| DIRECTIONS |
Would you please restate the data exactly as it stands, apart from the pictures?

| STORED DATA |
>>>

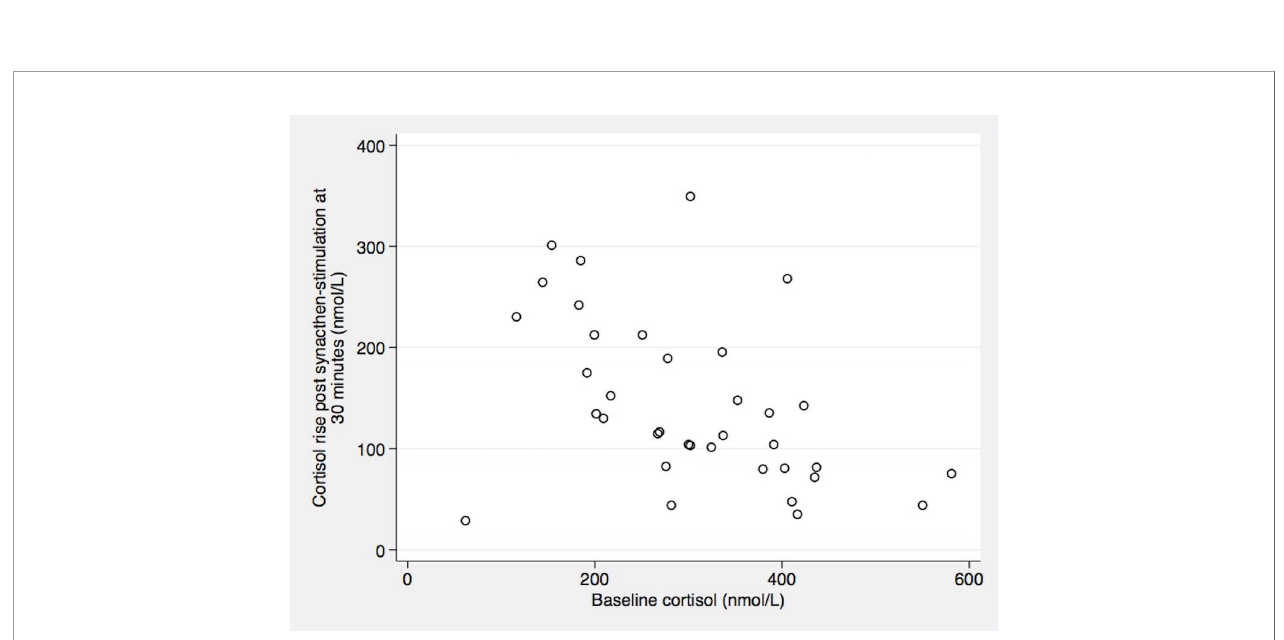
FIGURE 2 | Relation between baseline cortisol and cortisol rise post synacthen-stimulation at 30 minutes. Correlation Coef fi cient Spearman ’ s rho= -0.52 ( P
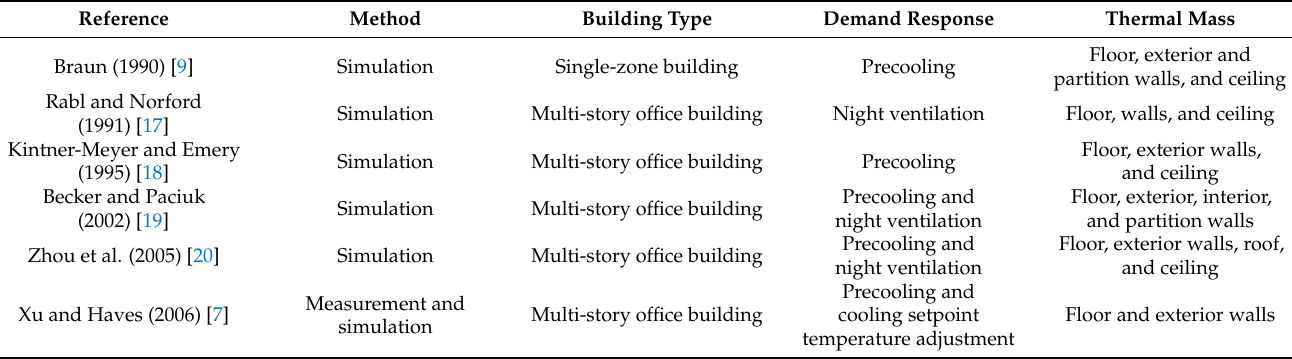
Table 1. Previous demand flexibility studies using thermal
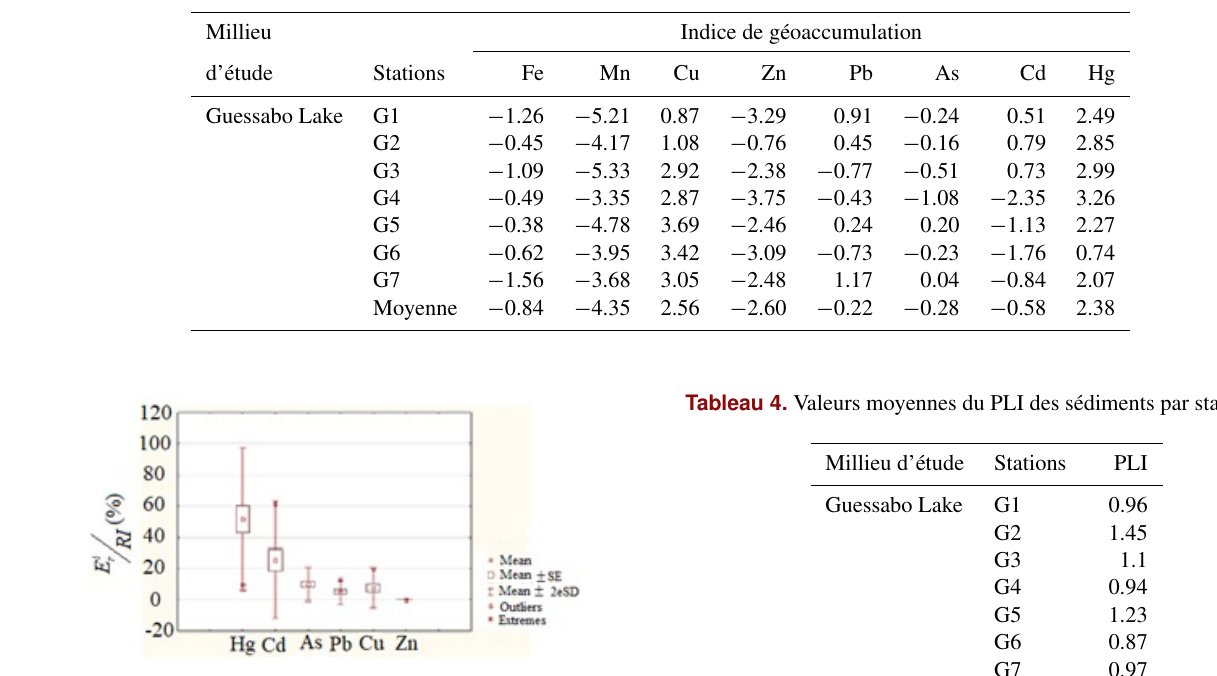
Figure 3. Contribution des métaux respective au RI.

<<<

| ANSWER TO THE PROBLEM |
FIGURE 2 | Relation between baseline cortisol and cortisol rise post synacthen-stimulation at 30 minutes. Correlation Coef fi cient Spearman ’ s rho= -0.52 ( P
Table 1. Previous demand flexibility studies using thermal
Figure 3. Contribution des métaux respective au RI.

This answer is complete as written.